Notably missing are two modules: the first one is a front-end module
            which parses grammar files into the corresponding data structures
            to drive the system (otherwise there is no way that UTools can understand
            the grammar rules you developed in plain text!). The second missing
            module is a parser. With these missing pieces added UTools can be
            a complete suite to meet a broad range of needs in developing a natural
            language application.
          Thus comes my call for help: my plan is to add a front-end
            module with bindings into popular scripting languages, e.g., Python,
            and to add an Earley
            parser for efficient parsing. These two components should be
            written in C/C++ as well. But with limited time on my hands, I would
            like to invite anyone who is interested in this to join me - we can
            even move this project to Sourceforge if
            necessary. But the project has to stay in open source (either GPL or LGPL).
            Please contact me (email at the bottom of this page) if you are interested.
          
          Analyzer
          Analyzer is a program for building a bilingual dictionary from a
            parallel corpus. Analyzer uses a steady-state Genetic Algorithm to
            find a better translation solution. It also uses part-of-speech information
            from the target language to 'optimize' the translation. You need
            to download Toolbox and ePost to
            build and run this code. 
          Paper: B. Han. Building
              a Bilingual Dictionary with Scarce Resources: A Genetic Algorithm
              Approach. In the Student Research Workshop, the Second Meeting
              of the North American Chapter of the Association for Computational
              Linguistics (NAACL-2001), Pittsburgh, 2001.

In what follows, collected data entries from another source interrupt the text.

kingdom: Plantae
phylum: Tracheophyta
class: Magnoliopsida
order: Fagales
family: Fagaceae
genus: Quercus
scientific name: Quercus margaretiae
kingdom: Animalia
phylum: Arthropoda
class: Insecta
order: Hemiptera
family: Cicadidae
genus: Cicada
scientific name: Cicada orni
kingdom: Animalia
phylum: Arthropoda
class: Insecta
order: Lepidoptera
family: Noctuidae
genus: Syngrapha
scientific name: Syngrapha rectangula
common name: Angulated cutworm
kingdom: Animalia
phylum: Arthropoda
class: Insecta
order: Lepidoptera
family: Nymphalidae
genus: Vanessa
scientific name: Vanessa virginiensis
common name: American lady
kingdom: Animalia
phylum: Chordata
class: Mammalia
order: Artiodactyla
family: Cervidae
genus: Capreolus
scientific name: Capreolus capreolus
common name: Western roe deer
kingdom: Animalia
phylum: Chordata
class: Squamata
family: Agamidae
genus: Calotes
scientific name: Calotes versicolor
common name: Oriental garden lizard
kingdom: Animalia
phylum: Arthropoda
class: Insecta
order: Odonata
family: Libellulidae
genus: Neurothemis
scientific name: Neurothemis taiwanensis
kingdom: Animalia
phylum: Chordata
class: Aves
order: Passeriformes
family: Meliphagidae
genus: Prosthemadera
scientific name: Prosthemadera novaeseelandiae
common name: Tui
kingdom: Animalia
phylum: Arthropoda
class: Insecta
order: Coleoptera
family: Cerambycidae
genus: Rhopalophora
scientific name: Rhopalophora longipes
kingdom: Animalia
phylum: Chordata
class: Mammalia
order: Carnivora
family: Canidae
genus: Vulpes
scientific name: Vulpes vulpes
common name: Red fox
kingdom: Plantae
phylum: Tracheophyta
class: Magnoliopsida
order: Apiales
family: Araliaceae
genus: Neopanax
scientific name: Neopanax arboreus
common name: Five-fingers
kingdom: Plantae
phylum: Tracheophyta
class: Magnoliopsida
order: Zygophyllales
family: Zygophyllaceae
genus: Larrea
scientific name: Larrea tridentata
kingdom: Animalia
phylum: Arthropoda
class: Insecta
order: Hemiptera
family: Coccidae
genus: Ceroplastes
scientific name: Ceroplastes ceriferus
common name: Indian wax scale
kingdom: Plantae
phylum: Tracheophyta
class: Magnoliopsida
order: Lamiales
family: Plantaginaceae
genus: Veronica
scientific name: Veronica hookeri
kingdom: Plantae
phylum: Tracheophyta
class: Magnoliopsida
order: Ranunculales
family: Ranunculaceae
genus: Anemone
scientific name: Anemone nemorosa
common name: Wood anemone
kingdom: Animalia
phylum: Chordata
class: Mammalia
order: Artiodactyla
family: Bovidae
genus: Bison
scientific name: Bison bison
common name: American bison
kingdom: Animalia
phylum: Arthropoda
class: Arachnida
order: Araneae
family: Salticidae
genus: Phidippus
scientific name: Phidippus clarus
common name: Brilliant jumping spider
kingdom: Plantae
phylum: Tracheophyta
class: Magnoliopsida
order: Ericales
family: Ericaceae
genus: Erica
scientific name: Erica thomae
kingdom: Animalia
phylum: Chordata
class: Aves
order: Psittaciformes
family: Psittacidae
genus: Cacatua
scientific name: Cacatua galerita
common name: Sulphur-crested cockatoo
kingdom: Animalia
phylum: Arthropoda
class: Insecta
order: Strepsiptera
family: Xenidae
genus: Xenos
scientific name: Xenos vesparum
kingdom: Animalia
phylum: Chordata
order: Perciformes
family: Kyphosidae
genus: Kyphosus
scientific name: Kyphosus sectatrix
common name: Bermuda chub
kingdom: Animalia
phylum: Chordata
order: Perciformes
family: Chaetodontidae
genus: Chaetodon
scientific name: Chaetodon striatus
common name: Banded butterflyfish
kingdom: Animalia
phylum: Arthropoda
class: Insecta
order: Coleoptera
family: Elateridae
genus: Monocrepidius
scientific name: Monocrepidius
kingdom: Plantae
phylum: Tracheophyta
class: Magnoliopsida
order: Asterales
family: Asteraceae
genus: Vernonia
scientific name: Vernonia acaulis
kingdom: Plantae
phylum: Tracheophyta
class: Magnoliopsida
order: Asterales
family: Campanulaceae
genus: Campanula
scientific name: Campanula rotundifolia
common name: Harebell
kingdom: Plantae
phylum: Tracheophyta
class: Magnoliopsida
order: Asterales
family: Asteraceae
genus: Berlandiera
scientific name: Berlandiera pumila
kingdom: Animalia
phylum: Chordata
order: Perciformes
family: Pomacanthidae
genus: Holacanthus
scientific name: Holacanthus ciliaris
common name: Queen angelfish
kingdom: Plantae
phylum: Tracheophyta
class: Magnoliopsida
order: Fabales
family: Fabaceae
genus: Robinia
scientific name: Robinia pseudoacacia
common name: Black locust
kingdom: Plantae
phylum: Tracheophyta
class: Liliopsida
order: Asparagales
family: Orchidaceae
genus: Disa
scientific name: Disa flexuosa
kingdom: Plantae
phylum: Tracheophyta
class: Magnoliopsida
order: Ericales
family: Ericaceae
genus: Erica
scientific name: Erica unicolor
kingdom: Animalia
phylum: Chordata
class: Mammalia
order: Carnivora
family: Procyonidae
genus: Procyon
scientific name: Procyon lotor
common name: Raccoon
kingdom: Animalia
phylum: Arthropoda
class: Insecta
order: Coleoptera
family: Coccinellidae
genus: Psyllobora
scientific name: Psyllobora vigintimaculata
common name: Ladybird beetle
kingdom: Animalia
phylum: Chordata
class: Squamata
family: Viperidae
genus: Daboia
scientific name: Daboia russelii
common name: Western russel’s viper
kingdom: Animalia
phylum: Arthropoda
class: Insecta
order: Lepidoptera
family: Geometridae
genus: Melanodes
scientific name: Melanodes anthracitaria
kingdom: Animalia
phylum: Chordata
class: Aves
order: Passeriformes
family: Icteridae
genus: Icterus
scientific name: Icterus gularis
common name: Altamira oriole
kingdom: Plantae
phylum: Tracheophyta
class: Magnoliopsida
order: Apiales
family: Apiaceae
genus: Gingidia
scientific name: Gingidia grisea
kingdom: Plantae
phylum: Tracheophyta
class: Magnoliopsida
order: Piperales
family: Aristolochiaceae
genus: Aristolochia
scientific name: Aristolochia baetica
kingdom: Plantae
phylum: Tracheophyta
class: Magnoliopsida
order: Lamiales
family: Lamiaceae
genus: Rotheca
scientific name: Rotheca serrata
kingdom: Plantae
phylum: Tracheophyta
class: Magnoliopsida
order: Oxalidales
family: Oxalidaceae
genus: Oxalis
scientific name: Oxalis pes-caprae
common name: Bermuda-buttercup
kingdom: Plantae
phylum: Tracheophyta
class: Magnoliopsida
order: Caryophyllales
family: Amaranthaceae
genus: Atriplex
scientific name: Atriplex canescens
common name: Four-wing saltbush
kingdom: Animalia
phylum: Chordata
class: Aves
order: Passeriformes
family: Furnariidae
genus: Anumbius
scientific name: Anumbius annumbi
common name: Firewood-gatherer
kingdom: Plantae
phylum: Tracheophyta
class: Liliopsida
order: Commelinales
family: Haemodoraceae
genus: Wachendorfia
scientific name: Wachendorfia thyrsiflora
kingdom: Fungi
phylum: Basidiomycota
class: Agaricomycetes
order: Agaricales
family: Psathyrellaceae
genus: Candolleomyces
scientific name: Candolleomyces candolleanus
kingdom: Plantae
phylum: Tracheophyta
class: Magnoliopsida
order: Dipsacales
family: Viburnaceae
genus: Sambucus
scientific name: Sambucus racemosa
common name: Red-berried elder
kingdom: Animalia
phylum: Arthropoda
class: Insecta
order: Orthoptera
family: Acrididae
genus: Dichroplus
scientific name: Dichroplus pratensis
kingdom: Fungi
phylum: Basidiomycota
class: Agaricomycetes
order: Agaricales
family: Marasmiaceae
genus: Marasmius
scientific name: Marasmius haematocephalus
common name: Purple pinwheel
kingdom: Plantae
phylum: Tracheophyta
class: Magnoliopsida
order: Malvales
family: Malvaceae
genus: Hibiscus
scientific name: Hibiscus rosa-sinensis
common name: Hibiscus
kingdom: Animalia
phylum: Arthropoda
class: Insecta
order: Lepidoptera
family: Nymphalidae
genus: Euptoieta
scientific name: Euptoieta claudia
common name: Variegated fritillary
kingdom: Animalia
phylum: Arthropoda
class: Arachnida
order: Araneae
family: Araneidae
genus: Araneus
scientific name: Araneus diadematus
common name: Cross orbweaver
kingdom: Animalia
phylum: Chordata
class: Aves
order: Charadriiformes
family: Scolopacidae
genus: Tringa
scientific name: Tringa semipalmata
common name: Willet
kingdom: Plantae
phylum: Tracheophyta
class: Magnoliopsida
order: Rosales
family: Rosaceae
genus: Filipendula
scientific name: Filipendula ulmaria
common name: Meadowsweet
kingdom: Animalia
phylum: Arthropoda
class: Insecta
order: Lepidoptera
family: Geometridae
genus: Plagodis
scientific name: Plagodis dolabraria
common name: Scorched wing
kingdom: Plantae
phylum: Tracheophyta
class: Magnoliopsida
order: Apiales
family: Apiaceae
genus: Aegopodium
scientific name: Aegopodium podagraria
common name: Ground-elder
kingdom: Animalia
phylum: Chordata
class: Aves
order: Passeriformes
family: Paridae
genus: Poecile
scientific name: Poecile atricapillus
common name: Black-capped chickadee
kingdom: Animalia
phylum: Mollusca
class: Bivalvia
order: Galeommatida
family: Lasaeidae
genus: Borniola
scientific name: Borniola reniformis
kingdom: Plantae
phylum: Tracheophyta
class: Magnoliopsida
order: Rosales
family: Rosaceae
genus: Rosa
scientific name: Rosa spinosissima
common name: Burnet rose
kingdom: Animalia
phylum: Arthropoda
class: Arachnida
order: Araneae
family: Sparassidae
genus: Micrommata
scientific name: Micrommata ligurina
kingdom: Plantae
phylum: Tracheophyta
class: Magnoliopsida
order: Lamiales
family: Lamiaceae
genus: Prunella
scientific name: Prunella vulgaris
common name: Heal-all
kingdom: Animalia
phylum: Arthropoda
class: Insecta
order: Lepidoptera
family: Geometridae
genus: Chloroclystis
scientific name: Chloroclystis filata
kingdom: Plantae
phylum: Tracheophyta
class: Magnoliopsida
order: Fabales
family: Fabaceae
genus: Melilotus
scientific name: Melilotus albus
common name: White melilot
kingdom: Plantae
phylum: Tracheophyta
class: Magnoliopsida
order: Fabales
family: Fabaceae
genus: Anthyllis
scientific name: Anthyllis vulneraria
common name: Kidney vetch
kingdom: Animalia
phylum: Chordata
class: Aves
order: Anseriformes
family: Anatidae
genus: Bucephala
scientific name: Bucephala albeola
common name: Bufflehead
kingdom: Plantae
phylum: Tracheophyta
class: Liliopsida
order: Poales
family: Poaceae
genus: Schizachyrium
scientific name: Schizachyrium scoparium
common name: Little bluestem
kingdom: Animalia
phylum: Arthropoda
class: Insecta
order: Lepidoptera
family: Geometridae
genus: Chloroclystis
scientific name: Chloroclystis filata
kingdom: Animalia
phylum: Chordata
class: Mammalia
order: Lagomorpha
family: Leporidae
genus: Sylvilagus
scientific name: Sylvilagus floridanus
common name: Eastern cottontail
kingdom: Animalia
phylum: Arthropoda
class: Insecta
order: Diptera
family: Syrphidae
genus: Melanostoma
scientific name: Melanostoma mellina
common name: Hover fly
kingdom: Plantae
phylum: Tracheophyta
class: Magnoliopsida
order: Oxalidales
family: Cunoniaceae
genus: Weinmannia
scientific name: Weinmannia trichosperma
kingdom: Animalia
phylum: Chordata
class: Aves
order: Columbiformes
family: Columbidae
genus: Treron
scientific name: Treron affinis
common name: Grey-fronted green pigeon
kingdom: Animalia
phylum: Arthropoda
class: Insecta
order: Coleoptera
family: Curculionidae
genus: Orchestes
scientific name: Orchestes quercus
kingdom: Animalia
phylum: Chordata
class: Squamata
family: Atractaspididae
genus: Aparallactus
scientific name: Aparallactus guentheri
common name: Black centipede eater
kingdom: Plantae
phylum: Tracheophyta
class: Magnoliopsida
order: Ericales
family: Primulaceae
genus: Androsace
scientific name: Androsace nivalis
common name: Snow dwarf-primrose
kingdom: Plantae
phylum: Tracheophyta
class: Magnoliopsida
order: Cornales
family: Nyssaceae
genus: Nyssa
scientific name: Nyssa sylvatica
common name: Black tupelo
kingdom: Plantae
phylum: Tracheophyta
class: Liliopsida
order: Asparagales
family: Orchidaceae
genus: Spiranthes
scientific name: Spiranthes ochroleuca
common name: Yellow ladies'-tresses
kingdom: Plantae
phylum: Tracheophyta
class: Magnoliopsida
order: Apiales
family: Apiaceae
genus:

          You can also find the the slides in the Publications section. 
          v1_4-20010903: Now compiled
            under g++ 3.0 with -Wall -pedantic, along with some minor fixes. 
          
          ePost
          ePost is an adapted version of Brill's part-of-speech tagger for
            English (this is actually pulled out from Analyzer). The differences
            from Brill's original code are
          
            - Lots of memory-related bugs are removed, so you can fire the
              tagger more than once during the run-time now.
- A C++ class wrapper is defined so it's easier to use in C++.
- Now runs under Windows/MSVC++ 6.0.
Also you might be interested in a cool Java/Perl tagger developed
            by Jimmy Lin at
            University of Maryland (based on the ePost) - you can download them there!
          v1_0-20020722: fixed warnings/errors
            for gcc 3.1.
          
          
         
        
        For Fun
        These are non-research-related code (at least for now). Again, use at
        your own risk.
        
          JunkMatcher
           Icon
              courtesy of
 Icon
              courtesy of
            Steve Caplin  JunkMatcher (on Sourceforge.net)
            is a versatile spam filter addon for Mac OS X. Although Apple's built-in Mail.app has
            a wonderful, statistically trained junk filter, spammers nowadays
            use various
            tricks to conceal the real things they want to say (use of graphics,
            encoded characters, etc.). If you're going nuts about your spam problem,
            I've written a cocktail-styled tool that makes use of various effective
            techniques such as Bayesian filtering, IP-based blocking
            and flexible regular
            expressions to identify those sneaky junk mails. 
          receivedDB
          receivedDB is a set
            of Python scripts for parsing
            the Received: headers in emails. A database file (text)
            is kept separate from the code so new header patterns can be added
            for recognizing new kinds of headers. This is useful for tracking
            the origin of emails and detecting header forgery.